I nodded, but doubts crept in, like the ones I used to have about not fitting in when my brothers went off to college, like the ones that pushed me into bad habits rather than healthy ones. “I just need to stay occupied and enjoy—”
“The world that this retreat is offering.” Lucas pointed to some more very sweaty, very muscular men. “I think they dropped us at a Temptation Island experiment or something. How did everyone on our team get so hot? I even stared at Cassie a little too long in her swimsuit today.”
“You did?” I turned to study him in disbelief.
Lucas’s smile was as bright as the sun setting on his blond hair. He’d put on swim trunks and abandoned his shirt to showcase his abs of steel and biceps that were strong enough to carry anyone into the lake. “Well, that’s a lie, but I stared at her flirting with Rodney.”
“Now that I believe.”
He chuckled. “Anyway, tomorrow night there’s a mandatory campfire where we should know everyone’s name, as there will be a quiz.”
“Sounds like we’d better go learn some damn names.” I shrugged and Lucas pulled me along like this was his grand adventure.
We met a few at the grill. Rodney, our buff crush, made hamburgers while Melanie, a redhead who was as small as a mouse, flirted with him. Theo was quiet and scared of the lake but nice enough.
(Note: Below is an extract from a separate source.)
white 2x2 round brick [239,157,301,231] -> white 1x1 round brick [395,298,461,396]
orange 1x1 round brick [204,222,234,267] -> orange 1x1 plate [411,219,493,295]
Later that night, after enjoying a few drinks and laughing with my new friends, I meandered back to my cabin with Lucas. “You don’t have to walk me back to the cabin, Lucas. It’s like two hundred yards from yours.”
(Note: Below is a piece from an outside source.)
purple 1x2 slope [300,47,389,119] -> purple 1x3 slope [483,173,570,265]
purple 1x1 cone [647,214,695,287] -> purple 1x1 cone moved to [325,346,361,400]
Cade, still in his navy suit and his freaking hot eyeglasses, swung open the door as we stood there, arm in arm.
He laser-focused on where our bodies linked. “Thanks for bringing her back, Lucas.”
Lucas didn’t say anything for a whole second as he gaped at Cade in glasses. He practically drooled before I elbowed him and he came back from being feral for our boss. He cleared his throat and pointed out, “See, I did need to bring you back. Mr. Armanelli is even thankful for it.”
“I’m not going to be mauled on the few steps from one cabin to the other.”
“There are bears out here.” Cade shrugged and then winked at Lucas, who was smiling like they had some inside joke.
“Bullshit. There are not.” I swiveled my head around, though.
“How do you know?” Cade leaned against the doorframe. “We’re in their territory now.”
“Actually, I think I heard one growling in the forest earlier.” Lucas carried on with him.
Still, grizzlies and black bears weren’t a joke. “I watched a documentary—they will rip apart a person. So this isn’t funny. People have died.” I stepped closer to our patio, then hesitated. “Well, how’s Lucas supposed to get back now?”
Cade outright laughed. “Security has us surrounded, Izzy. No bears are getting through. Or people, for that matter.”
Did I feel ridiculous for forgetting we were actually a national asset working on election cybersecurity? Yes. Was I going to admit it? No.
I waved him off and shoved him aside to walk into the cabin as I yelled over my shoulder, “Love you, Lucas. See you bright and early for a swim.”
Cade corrected me. “She’ll see you at noon because we need to work first.”
Lucas’s eyes widened at me, then he mouthed, “Text me,” before he spun around and hurried away.
“Great,” I grumbled, “so I’m working while everyone else gets to know each other.”
“You’d really rather do nothing with everyone than something epic online with me?” Cade stood there in his suit, looking at me with a completely puzzled expression.
“I would rather be with people I enjoy hanging out with and fit in with them.” The pull to be a part of the group was about as strong as working hard for me. They were my driving forces as an adult, and I’d accepted them.
“Why fit in when you can stand out?” he asked. “You have more ability than any of those people out there.”